▶ [WHAT THE TASK REQUIRES]:
The records below are to be reproduced word for word.

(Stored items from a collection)
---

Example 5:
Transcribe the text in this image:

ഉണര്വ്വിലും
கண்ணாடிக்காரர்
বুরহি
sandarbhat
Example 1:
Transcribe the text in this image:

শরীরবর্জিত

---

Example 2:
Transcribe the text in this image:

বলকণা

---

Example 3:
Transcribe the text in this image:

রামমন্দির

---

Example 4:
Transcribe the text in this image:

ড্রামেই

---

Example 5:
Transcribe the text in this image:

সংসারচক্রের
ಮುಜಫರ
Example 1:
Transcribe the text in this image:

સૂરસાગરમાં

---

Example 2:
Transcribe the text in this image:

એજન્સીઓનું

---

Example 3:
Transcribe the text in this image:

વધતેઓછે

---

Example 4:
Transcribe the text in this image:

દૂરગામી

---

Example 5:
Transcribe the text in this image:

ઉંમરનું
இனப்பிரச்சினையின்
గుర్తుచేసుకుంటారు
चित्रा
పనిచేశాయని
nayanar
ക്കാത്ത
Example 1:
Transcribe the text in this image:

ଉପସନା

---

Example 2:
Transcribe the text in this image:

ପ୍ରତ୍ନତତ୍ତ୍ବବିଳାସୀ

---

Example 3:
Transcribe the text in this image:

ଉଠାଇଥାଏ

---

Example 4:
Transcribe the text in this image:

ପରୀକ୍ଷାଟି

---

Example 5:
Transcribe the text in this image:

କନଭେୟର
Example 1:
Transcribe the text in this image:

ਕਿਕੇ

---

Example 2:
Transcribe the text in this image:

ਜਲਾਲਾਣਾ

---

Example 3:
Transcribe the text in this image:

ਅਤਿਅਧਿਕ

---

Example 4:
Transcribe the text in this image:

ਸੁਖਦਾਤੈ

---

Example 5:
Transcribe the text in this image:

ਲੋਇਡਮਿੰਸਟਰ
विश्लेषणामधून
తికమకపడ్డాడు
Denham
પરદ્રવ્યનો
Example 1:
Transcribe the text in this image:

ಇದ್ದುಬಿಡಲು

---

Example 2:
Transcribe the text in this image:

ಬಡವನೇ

▶ [SOLUTION TO THE PROBLEM]:
---

Example 5:
Transcribe the text in this image:

ഉണര്വ്വിലും
கண்ணாடிக்காரர்
বুরহি
sandarbhat
Example 1:
Transcribe the text in this image:

শরীরবর্জিত

---

Example 2:
Transcribe the text in this image:

বলকণা

---

Example 3:
Transcribe the text in this image:

রামমন্দির

---

Example 4:
Transcribe the text in this image:

ড্রামেই

---

Example 5:
Transcribe the text in this image:

সংসারচক্রের
ಮುಜಫರ
Example 1:
Transcribe the text in this image:

સૂરસાગરમાં

---

Example 2:
Transcribe the text in this image:

એજન્સીઓનું

---

Example 3:
Transcribe the text in this image:

વધતેઓછે

---

Example 4:
Transcribe the text in this image:

દૂરગામી

---

Example 5:
Transcribe the text in this image:

ઉંમરનું
இனப்பிரச்சினையின்
గుర్తుచేసుకుంటారు
चित्रा
పనిచేశాయని
nayanar
ക്കാത്ത
Example 1:
Transcribe the text in this image:

ଉପସନା

---

Example 2:
Transcribe the text in this image:

ପ୍ରତ୍ନତତ୍ତ୍ବବିଳାସୀ

---

Example 3:
Transcribe the text in this image:

ଉଠାଇଥାଏ

---

Example 4:
Transcribe the text in this image:

ପରୀକ୍ଷାଟି

---

Example 5:
Transcribe the text in this image:

କନଭେୟର
Example 1:
Transcribe the text in this image:

ਕਿਕੇ

---

Example 2:
Transcribe the text in this image:

ਜਲਾਲਾਣਾ

---

Example 3:
Transcribe the text in this image:

ਅਤਿਅਧਿਕ

---

Example 4:
Transcribe the text in this image:

ਸੁਖਦਾਤੈ

---

Example 5:
Transcribe the text in this image:

ਲੋਇਡਮਿੰਸਟਰ
विश्लेषणामधून
తికమకపడ్డాడు
Denham
પરદ્રવ્યનો
Example 1:
Transcribe the text in this image:

ಇದ್ದುಬಿಡಲು

---

Example 2:
Transcribe the text in this image:

ಬಡವನೇ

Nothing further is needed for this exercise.